A federal appeals court has upheld a ruling that would allow a Massachusetts inmate to undergo requested sex reassignment surgery, which a group of doctors said is "medically necessary."
Michelle Kosilek, who was born male and is serving life in prison for a 1990 murder, sued the Massachusetts Department of Correction (DOC) after its officials refused to allow her access to the surgery.
The US Court of Appeals for the First Circuit affirmed a district court ruling that Kosilek has a "serious medical need for the surgery" and that the DOC refuses to meet that need based, in part, on security concerns that are "largely false and greatly exaggerated." Those concerns include, in part, the possibility that Kosilek may be sexually assaulted if she is permitted to complete her transition, that housing her securely would be challenging, and that she would pose a flight risk while being transported to and from surgery.
Regarding the last concern, the appeals court rules that "on its face, the concern seems patently unrealistic. First, the DOC undoubtedly has a large amount of experience transporting prisoners within and outside of Massachusetts. Further, the likelihood of Kosilek, who has been transported to multiple doctor's appointments without issue, fleeing while traveling to receive the surgery that she has dedicated decades of her life to obtaining is improbable enough that we need say nothing more. Almost equally as unlikely is the idea that a now sixty-four-year old, post-surgical, recovering Kosilek would be able to escape when being transported back to prison."
As for the DOC's fears about Kosilek facing an increased risk of sexual assault, the appeals court notes that "even though deterring other inmates from potentially engaging in undesirable behavior may be a valid penal objective, it is not a reason to withhold medical care that has been deemed medically necessary for a particular inmate."
The court referred to testimony that the Washington State Department of Corrections housed a post-operative female transgender inmate, also serving a life sentence for murdering a female relation, without security or climate issues.
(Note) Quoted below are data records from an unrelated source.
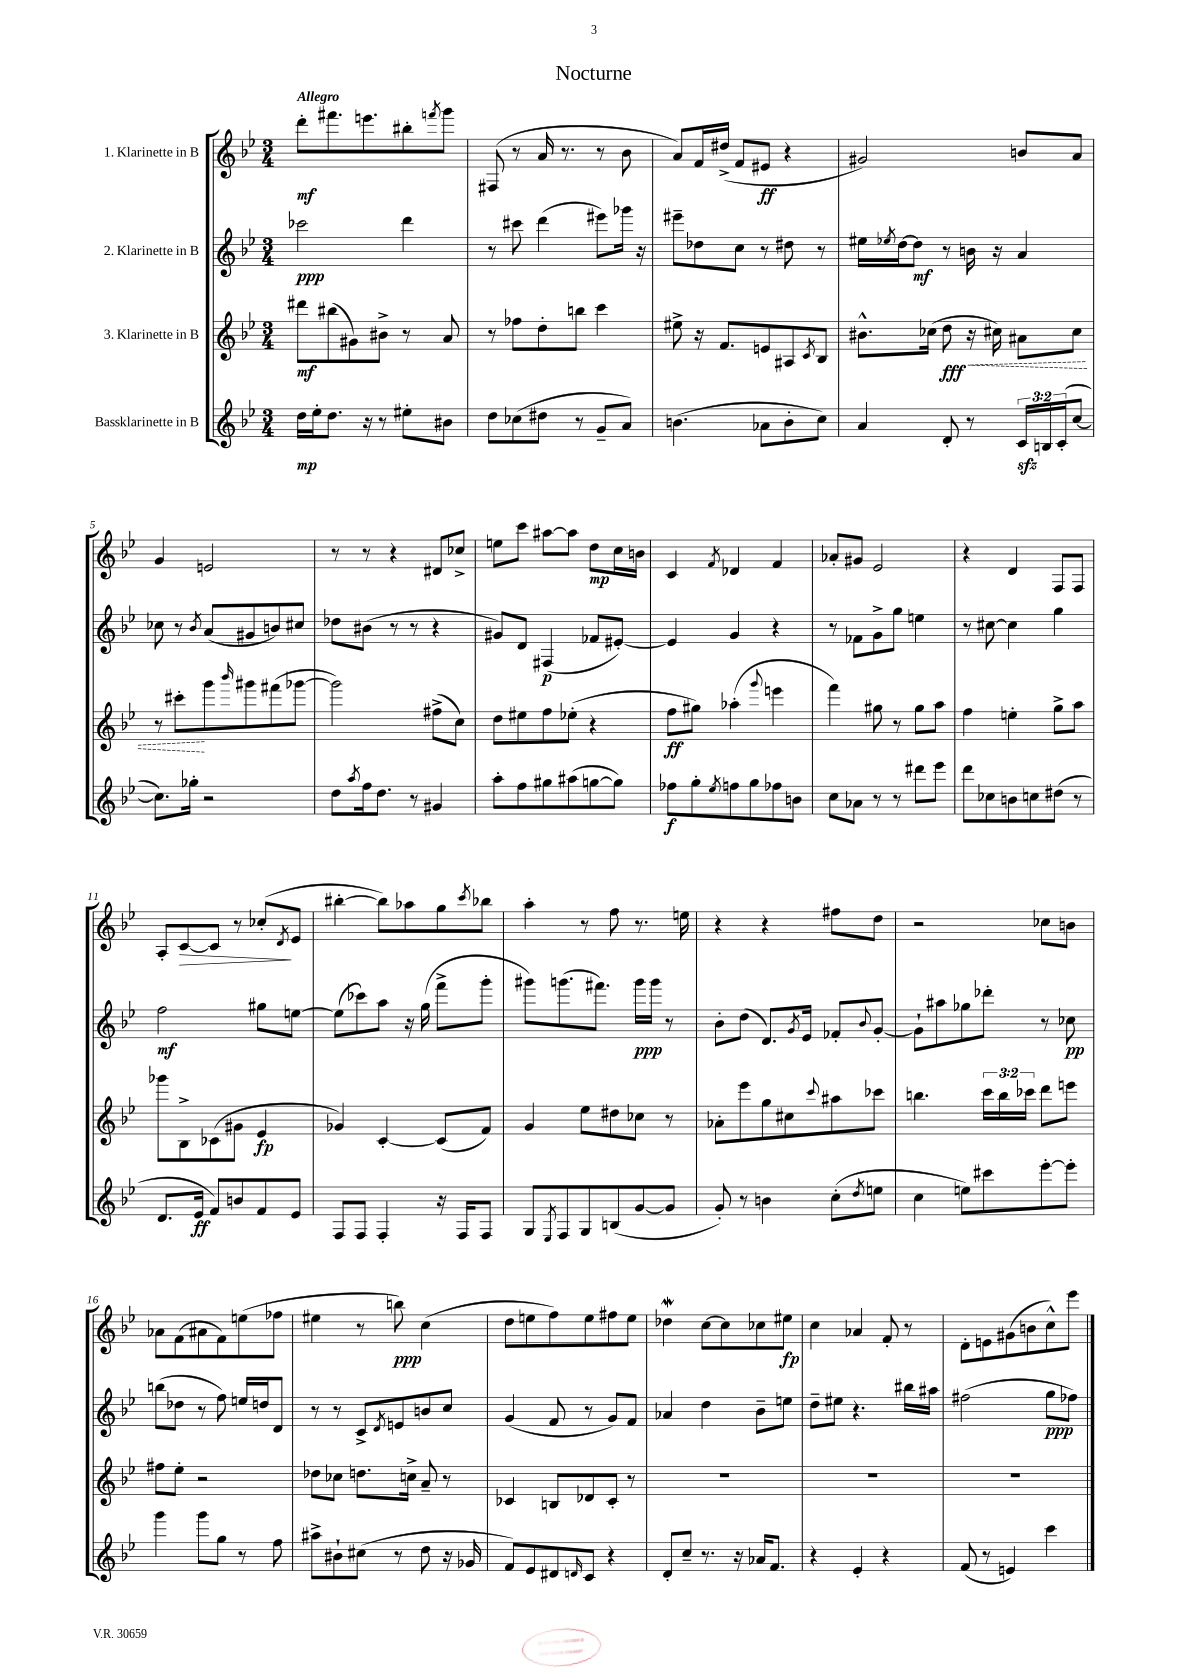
\header { title = "Nocturne" }
<<
\new StaffGroup <<
\new Staff = "s0" \with { instrumentName = "1. Klarinette in B" } {
    \clef treble \key bes \major \numericTimeSignature \time 3/4 \tempo "Allegro"
    d'''8-.\mf fis'''8. e'''8. bis''8-. \acciaccatura { f'''8 } g'''8 |
    fis8( r8 a'16 r8. r8 bes'8 |
    a'8) f'16 dis''16->( f'8 eis'8\ff r4 |
    gis'2) b'8 a'8 |
    g'4 e'2 |
    r8 r8 r4 dis'8 ces''8-> |
    e''8 c'''8 ais''8~ ais''8 d''8\mp c''16 b'16 |
    c'4 \acciaccatura { f'8 } des'4 f'4 |
    aes'8-. gis'8 ees'2 |
    r4 d'4 f8 f8 |
    a8-. c'8~\> c'8 r8 ces''8-.\!( \acciaccatura { d'8 } ees'8 |
    bis''4~-. bis''8) aes''8 g''8 \acciaccatura { c'''8 } bes''8 |
    a''4-. r8 f''8 r8. e''16 |
    r4 r4 fis''8 d''8 |
    r2 ces''8 b'8 |
    aes'8 f'8( ais'8 f'8) e''8( fes''8 |
    eis''4 r8 b''8\ppp) c''4( |
    d''8 e''8 f''8) e''8 fis''8 e''8 |
    des''4\mordent c''8~ c''8 ces''8 eis''8\fp |
    c''4 aes'4 f'8-. r8 |
    d'8-. e'8 gis'8( b'8 c''8-^) ees'''8 \bar "|." |
}
\new Staff = "s1" \with { instrumentName = "2. Klarinette in B" } {
    \clef treble \key bes \major \numericTimeSignature \time 3/4
    ces'''2\ppp d'''4 |
    r8 cis'''8 d'''4( eis'''8) ges'''16 r16 |
    eis'''8-- des''8 c''8 r8 dis''8 r8 |
    eis''16 \acciaccatura { ees''8 } d''16~ d''8\mf r8 b'16 r16 a'4 |
    ces''8 r8 \acciaccatura { bes'8 } a'8( gis'8 b'8) cis''8 |
    des''8 bis'8( r8 r8 r4 |
    gis'8) d'8 fis4\p( fes'8 eis'8~-.) |
    eis'4 g'4 r4 |
    r8 fes'8 g'8-> g''8 e''4 |
    r8 cis''8~ cis''4 g''4 |
    f''2\mf gis''8 e''8~ |
    e''8( ces'''8) a''8 r16 g''16( f'''8-> g'''8-. |
    gis'''8) g'''8.( fis'''8.) g'''16\ppp g'''16 r8 |
    bes'8-. d''8( d'8.) \acciaccatura { g'8 } ees'16 fes'8-. \appoggiatura { bes'8 } g'8~-. |
    g'8-! ais''8 ges''8 des'''8-. r8 ces''8\pp |
    b''8( des''8 r8 f''8) e''16 d''16 d'8 |
    r8 r8 c'8-> \acciaccatura { d'8 } e'8 b'8 c''8 |
    g'4( f'8 r8 g'8) f'8 |
    aes'4 d''4 bes'8-- e''8 |
    d''8-- eis''8 r4. bis''16 ais''16 |
    fis''2( g''8\ppp fes''8) \bar "|." |
}
\new Staff = "s2" \with { instrumentName = "3. Klarinette in B" } {
    \clef treble \key bes \major \numericTimeSignature \time 3/4 \override Staff.TupletNumber.text = #tuplet-number::calc-fraction-text
    dis'''8\mf bis''8( gis'8) bis'8-> r8 a'8 |
    r8 fes''8 d''8-. b''8 c'''4 |
    eis''8-> r16 f'8. e'8 ais8 \acciaccatura { c'8 } bes8 |
    bis'8.-^ ces''16( \once \override Hairpin.style = #'dashed-line d''8\fff\< r16 cis''16) ais'8 cis''8 |
    r8 cis'''8-.\! g'''8 \grace { bes'''16 } gis'''8 fis'''8( ges'''8~ |
    ges'''2) fis''8->( c''8) |
    d''8 eis''8 f''8 ees''8-.( r4 |
    f''8\ff gis''8) aes''4-.( \appoggiatura { g'''8 } e'''4 |
    f'''4) gis''8 r8 gis''8 a''8 |
    f''4 e''4-. g''8-> a''8 |
    ges'''8 bes8-> ces'8( gis'8 ees'4\fp |
    ges'4) c'4~-. c'8( f'8) |
    g'4 ees''8 dis''8 ces''8 r8 |
    aes'8-. ees'''8 g''8 cis''8 \appoggiatura { c'''8 } ais''8 ces'''8 |
    b''4. \tuplet 3/2 { c'''16 b''16 ces'''16 } d'''8 e'''8 |
    fis''8 ees''8-. r2 |
    des''8 ces''8 d''8. c''16-> a'8-- r8 |
    ces'4 b8 des'8 ces'8-. r8 |
    R2. |
    R2. |
    R2. \bar "|." |
}
\new Staff = "s3" \with { instrumentName = "Bassklarinette in B" } {
    \clef treble \key bes \major \numericTimeSignature \time 3/4 \override Staff.TupletNumber.text = #tuplet-number::calc-fraction-text
    d''16\mp ees''16-. d''8. r16 r8 eis''8-. bis'8 |
    d''8 ces''8( dis''8 r8 g'8-- a'8) |
    b'4.( aes'8 b'8-. c''8) |
    a'4 d'8-. r8 \tuplet 3/2 { c'16\sfz b16 c'16-.( } c''8~ |
    c''8.) ges''16-. r2 |
    d''8 \acciaccatura { a''8 } f''16 d''8. r8 gis'4 |
    a''8-. f''8 gis''8 ais''8( g''8~ g''8) |
    fes''8\f g''8-. \acciaccatura { ees''8 } f''8 g''8 fes''8 b'8 |
    c''8 aes'8 r8 r8 dis'''8 ees'''8 |
    d'''8 ces''8 b'8 c''8 dis''8( r8 |
    d'8. ees'16\ff f'8) b'8 f'8 ees'8 |
    f8 f8 f4-. r16 f16 f8 |
    g8 \acciaccatura { ees8 } f8 g8 b8( g'8~ g'8 |
    g'8-.) r8 b'4 c''8-.( \acciaccatura { d''8 } e''8 |
    c''4 e''8) cis'''8 ees'''8~-. ees'''8-. |
    g'''4 g'''8 g''8 r8 f''8 |
    ais''8-> bis'8-! cis''8( r8 d''8 r16 ges'16 |
    f'8) ees'8 dis'8 \grace { d'16 } c'8 r4 |
    d'8-. c''8-- r8. r16 aes'16 f'8. |
    r4 ees'4-. r4 |
    f'8( r8 e'4) c'''4 \bar "|." |
}
>>
>>
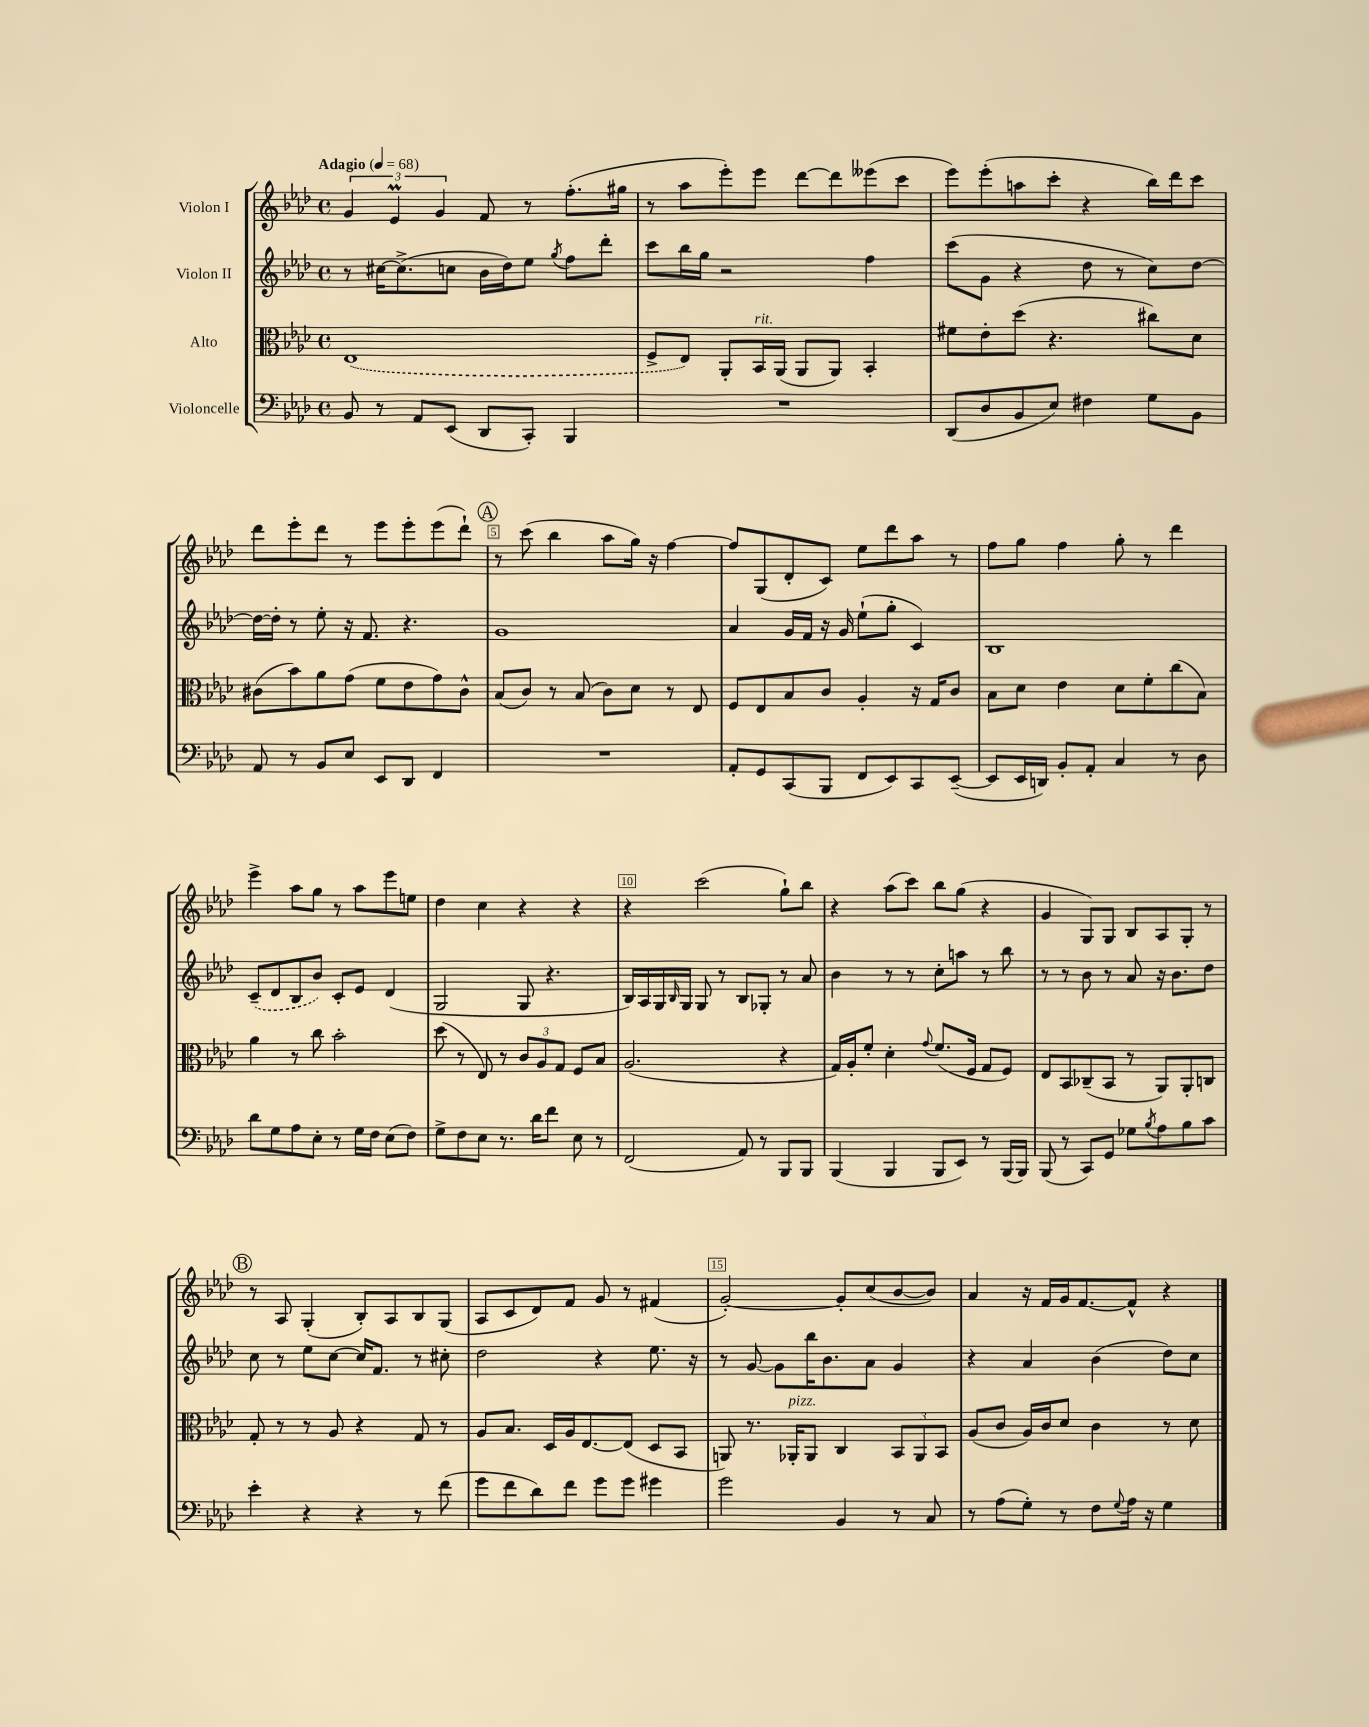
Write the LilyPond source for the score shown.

<<
\new StaffGroup <<
\new Staff = "s0" \with { instrumentName = "Violon I" } {
    \clef treble \key aes \major \defaultTimeSignature \time 4/4 \tempo "Adagio" 4 = 68
    \tuplet 3/2 { g'4 ees'4\prall g'4 } f'8 r8 f''8.-.( gis''16 |
    r8 aes''8 ees'''8-.) ees'''8 des'''8~ des'''8 eeses'''8( c'''8 |
    ees'''8) ees'''8-.( a''8 c'''8-. r4 bes''16) des'''16 c'''8 |
    des'''8 ees'''8-. des'''8 r8 ees'''8 ees'''8-. ees'''8( des'''8-!) |
    \mark \markup { \circle "A" } r8 c'''8( bes''4 aes''8 g''16) r16 f''4~ |
    f''8 g8( des'8-. c'8) ees''8 des'''8 aes''8 r8 |
    f''8 g''8 f''4 g''8-. r8 des'''4 |
    ees'''4-> aes''8 g''8 r8 aes''8 ees'''8 e''8 |
    des''4 c''4 r4 r4 |
    r4 c'''2( g''8-!) bes''8 |
    r4 aes''8( c'''8) bes''8 g''8( r4 |
    g'4 g8) g8 bes8 aes8 g8-. r8 |
    \mark \markup { \circle "B" } r8 aes8 g4-.( bes8-.) aes8 bes8 g8( |
    aes8 c'8 des'8) f'8 g'8 r8 fis'4( |
    g'2~-.) g'8-. c''8( bes'8~ bes'8) |
    aes'4 r16 f'16 g'16 f'8.~ f'8-^ r4 \bar "|." |
}
\new Staff = "s1" \with { instrumentName = "Violon II" } {
    \clef treble \key aes \major \defaultTimeSignature \time 4/4
    r8 cis''16~ cis''8.->( c''8 bes'16 des''16) ees''8 \acciaccatura { g''8 } f''8 des'''8-. |
    c'''8 bes''16 g''16 r2 f''4 |
    c'''8( g'8 r4 des''8 r8 c''8) des''8~ |
    des''16~ des''16-. r8 ees''8-. r16 f'8. r4. |
    \mark \markup { \circle "A" } g'1 |
    aes'4 g'16 f'16 r16 g'16 ees''8-!( g''8-. c'4) |
    bes1 |
    \once \slurDashed c'8--( des'8 bes8 bes'8) c'8-. ees'8 des'4( |
    g2 g8 r4. |
    bes16) aes16 g16 \grace { bes16 } g16 g8 r8 bes8 ges8-. r8 aes'8 |
    bes'4 r8 r8 c''8-. a''8 r8 bes''8 |
    r8 r8 bes'8 r8 aes'8 r16 bes'8. des''8 |
    \mark \markup { \circle "B" } c''8 r8 ees''8 c''8~ c''16 f'8. r8 cis''8-. |
    des''2 r4 ees''8. r16 |
    r8 g'8~ g'8 bes''16 bes'8. aes'8 g'4 |
    r4 aes'4 bes'4( des''8) c''8 \bar "|." |
}
\new Staff = "s2" \with { instrumentName = "Alto" } {
    \clef alto \key aes \major \defaultTimeSignature \time 4/4
    \once \slurDashed ees1( |
    f8-> ees8) aes,8-. bes,16^\markup { \italic "rit." } aes,16( aes,8 aes,8) bes,4-. |
    fis'8 ees'8-. des''8( r4. cis''8) des'8 |
    cis'8( bes'8) aes'8 g'8( f'8 ees'8 g'8) cis'8-^ |
    \mark \markup { \circle "A" } bes8( c'8) r8 bes8( c'8) des'8 r8 ees8 |
    f8 ees8 bes8 c'8 aes4-. r16 g16 c'8 |
    bes8 des'8 ees'4 des'8 f'8-. c''8( bes8) |
    aes'4 r8 c''8 bes'2-. |
    des''8( r8 ees8) r8 \tuplet 3/2 { c'8 aes8 g8 } f8 bes8 |
    aes2.( r4 |
    g16) aes16-. f'8-. des'4-. \appoggiatura { g'8 } f'8.( f16 g8 f8) |
    ees8 bes,8 ces8--( bes,8 r8 aes,8) aes,8-. c8 |
    \mark \markup { \circle "B" } g8-. r8 r8 aes8 r4 g8 r8 |
    aes8 bes8. des16 aes16 ees8.~ ees8( des8 bes,8 |
    a,8) r8. aes,16-.^\markup { \italic "pizz." } aes,8 c4 \tuplet 3/2 { bes,8 aes,8 bes,8 } |
    aes8( c'8 aes16) c'16 des'8 c'4 r8 des'8 \bar "|." |
}
\new Staff = "s3" \with { instrumentName = "Violoncelle" } {
    \clef bass \key aes \major \defaultTimeSignature \time 4/4
    bes,8 r8 aes,8 ees,8( des,8 c,8-.) bes,,4 |
    R1 |
    des,8( des8 bes,8 ees8) fis4 g8 bes,8 |
    aes,8 r8 bes,8 ees8 ees,8 des,8 f,4 |
    \mark \markup { \circle "A" } R1 |
    aes,8-. g,8 c,8( bes,,8 f,8 ees,8) c,8 ees,8~--( |
    ees,8 ees,16 d,16) bes,8-. aes,8-. c4 r8 des8 |
    des'8 g8 aes8 ees8-. r8 g16 f16 ees8( f8) |
    g8-> f8 ees8 r8. des'16 f'8 ees8 r8 |
    f,2( aes,8) r8 bes,,8 bes,,8 |
    bes,,4( bes,,4 bes,,8 ees,8) r8 bes,,16( bes,,16) |
    bes,,8( r8 c,8) g,8 ges8 \acciaccatura { bes8 } aes8 bes8 c'8 |
    \mark \markup { \circle "B" } ees'4-. r4 r4 r8 f'8( |
    g'8 f'8 des'8) f'8 g'8 g'8 gis'4 |
    g'2 bes,4 r8 c8 |
    r8 aes8( g8-.) r8 f8 \appoggiatura { g8 } aes16 r16 g4 \bar "|." |
}
>>
>>
\layout { \context { \Score \override BarNumber.break-visibility = ##(#f #t #t) barNumberVisibility = #(every-nth-bar-number-visible 5) \override BarNumber.stencil = #(make-stencil-boxer 0.1 0.3 ly:text-interface::print) } }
"We are assuredly mindful of the difficult tasks faced by prison officials every day. But as the Supreme Court has cautioned, while sensitivity and deference to these tasks is warranted, '[c]ourts nevertheless must not shrink from their obligation to enforce the constitutional rights of all 'persons,' including prisoners.'"
The appeals court adds, "Receiving medically necessary treatment is one of those rights, even if that treatment strikes some as odd or unorthodox."
Appeals court judges Ojetta Rogeriee Thompson and William Kayatta, Jr agreed with the district court that Kosilek's Eighth Amendment rights are being violated.
In a separate opinion, Judge Juan Torruella says the ruling exceeds the reach of the protections provided under that amendment. The amendment reads that "excessive bail shall not be required, nor excessive fines imposed, nor cruel and unusual punishments inflicted," Torruella observes.
Torruella says the DOC provides Kosilek with "a bevy of ameliorative measures aimed at treating her GID (gender identity disorder)." He adds, "The DOC's medical providers, Kosilek's psychiatrist, and Kosilek herself testified as to the positive impact these measures have had on her mental state and self-esteem.
"That appropriate medical care must be provided does not, however, mean that inmates may seek and receive the care of their choosing," he further states.
Torruella concludes, "The Eighth Amendment proscribes punishment, including punishment in the form of medical care so unconscionable as to fall below society's minimum standards of decency. Its boundary simply does not reach, however, to instances of care that, although not ideal, illustrate neither an intent to harm nor the obstinate and unwarranted application of clearly imprudent care."